Needless to say, for Edelman, who is currently ranked 61st in the world, the journey to Pyeongchang to represent Israel is the realization of a dream a long time in the making. While a medal might seem beyond his reach, the words of Theodor Herzl seem fairly appropriate—im tirtzu, ein zo aggadah (if you will it, it is no dream). Look for him on the skeleton track; he won’t be hard to miss with his blue-and-white suit and an image of Samson emblazoned on his helmet.

Jared Goldberg, Team USA
Alpine Skiing

Jared Goldberg (courtesy photo)
Jared Goldberg (Courtesy photo)

Jared Goldberg will be competing for Team USA for his second straight Winter Olympics in alpine skiing. While Jared grew up in Utah, his father grew up in Sharon and has strong Boston roots.
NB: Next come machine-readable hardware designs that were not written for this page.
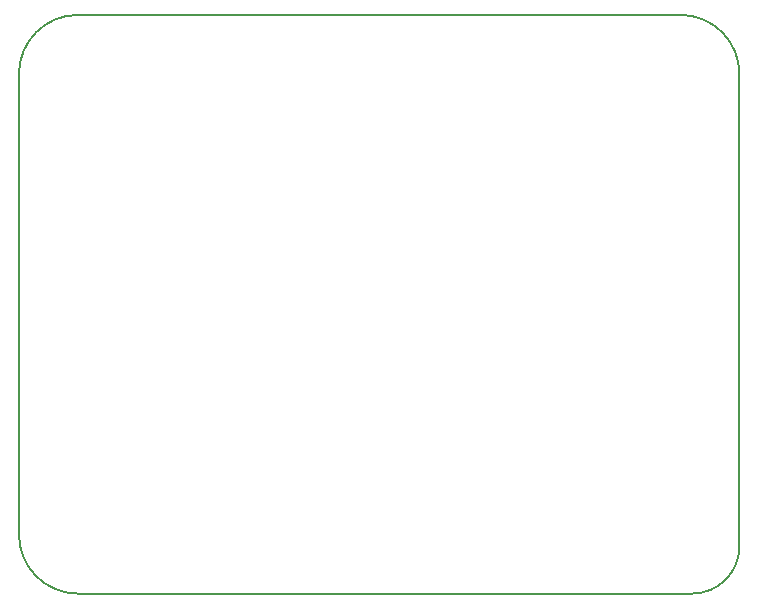
<source format=gm1>
G04 #@! TF.FileFunction,Profile,NP*
%FSLAX46Y46*%
G04 Gerber Fmt 4.6, Leading zero omitted, Abs format (unit mm)*
G04 Created by KiCad (PCBNEW 4.0.7) date 04/04/18 16:23:25*
%MOMM*%
%LPD*%
G01*
G04 APERTURE LIST*
%ADD10C,0.100000*%
%ADD11C,0.150000*%
G04 APERTURE END LIST*
D10*
D11*
X216000000Y-100000000D02*
G75*
G03X211000000Y-95000000I-5000000J0D01*
G01*
X159991273Y-95000008D02*
G75*
G03X155000000Y-100000000I8727J-4999992D01*
G01*
X155000000Y-139000000D02*
G75*
G03X160000000Y-144000000I5000000J0D01*
G01*
X212000000Y-144000000D02*
G75*
G03X216000000Y-140000000I0J4000000D01*
G01*
X155000000Y-139000000D02*
X155000000Y-100000000D01*
X212000000Y-144000000D02*
X160000000Y-144000000D01*
X216000000Y-100000000D02*
X216000000Y-140000000D01*
X160000000Y-95000000D02*
X211000000Y-95000000D01*
M02*

</source>
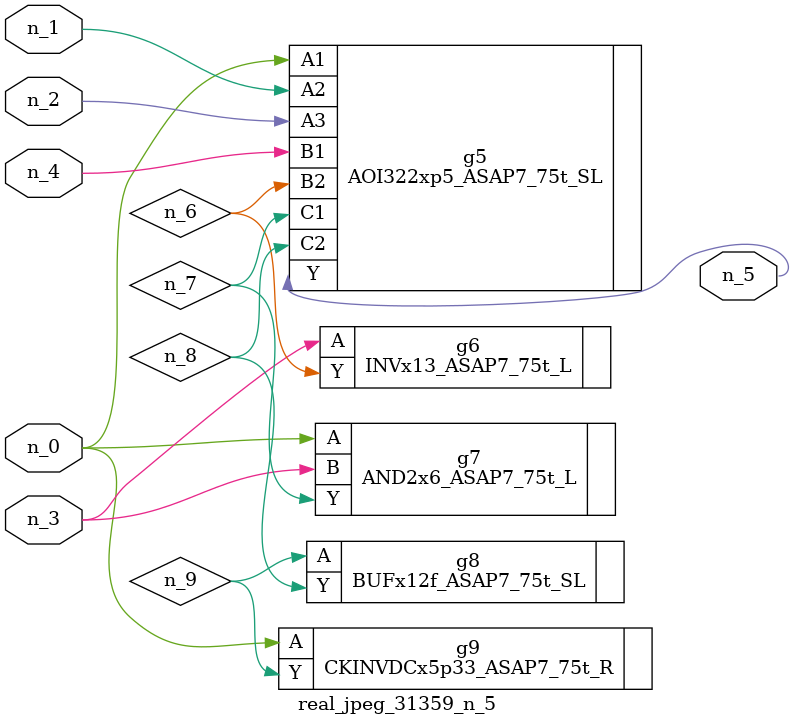
<source format=v>
module real_jpeg_31359_n_5 (n_4, n_0, n_1, n_2, n_3, n_5);

input n_4;
input n_0;
input n_1;
input n_2;
input n_3;

output n_5;

wire n_8;
wire n_6;
wire n_7;
wire n_9;

AOI322xp5_ASAP7_75t_SL g5 ( 
.A1(n_0),
.A2(n_1),
.A3(n_2),
.B1(n_4),
.B2(n_6),
.C1(n_7),
.C2(n_8),
.Y(n_5)
);

AND2x6_ASAP7_75t_L g7 ( 
.A(n_0),
.B(n_3),
.Y(n_7)
);

CKINVDCx5p33_ASAP7_75t_R g9 ( 
.A(n_0),
.Y(n_9)
);

INVx13_ASAP7_75t_L g6 ( 
.A(n_3),
.Y(n_6)
);

BUFx12f_ASAP7_75t_SL g8 ( 
.A(n_9),
.Y(n_8)
);


endmodule
</source>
At the 2014 Sochi Olympics, Goldberg finished 11th in alpine combined and 19th in giant slalom, coming on the heels of his 2013 first-place finish in downhill at the U.S. Championships and second-place finish in super giant slalom. Goldberg suffered a rupture of his Achilles tendon in 2016, but came back for the 2017 season and had four top-20 finishes already in 2018. Plus, he plays the ukulele and harmonica, and is an aspiring sitar player.

AJ Rosen, Great Britain
Luge

AJ Rosen (courtesy photo)
AJ Rosen (Courtesy photo)

Our second Jewish “AJ” of the Pyeongchang Olympics, Adam Joseph Rosen was born in New Rochelle, N.Y., and still lives in Westchester but competes for Great Britain as he maintains dual citizenship. This will be Rosen’s third Winter Games, having competed in both Vancouver (2010) and Torino (2006) and finishing 16th in both. Rosen has been competing on the world stage since 2003; his highest finish came in 2009, when he finished in sixth place at the World Cup in Calgary. Rosen’s need for speed seems to be an existential necessity, as he is an aspiring commercial pilot and also sometimes referred to as “the fastest Jew on ice”—a claim that AJ Edelman might take issue with.

Evan Weinstock, Team USA
Bobsled

Evan Weinstock (courtesy photo)
Evan Weinstock (Courtesy photo)

At 6’4” and 215 pounds, it’s hard to miss Evan Weinstock. As a teenager he was a top football prospect, being named the Nevada 4A player of the year, but after an injury ended his football career he went to Brown University and promptly took up decathlon. His prodigious career in Providence features him winning the Ivy League title four times and setting the school record in the event, while also earning an NCAA All-American honorable mention as a senior. He attempted to qualify for the 2016 Rio Olympics in decathlon, but when that didn’t pan out, he set his sights on bobsled, quickly moving up the ranks and making one of three four-man bobsled teams that Team USA will be putting on the track at Pyeongchang.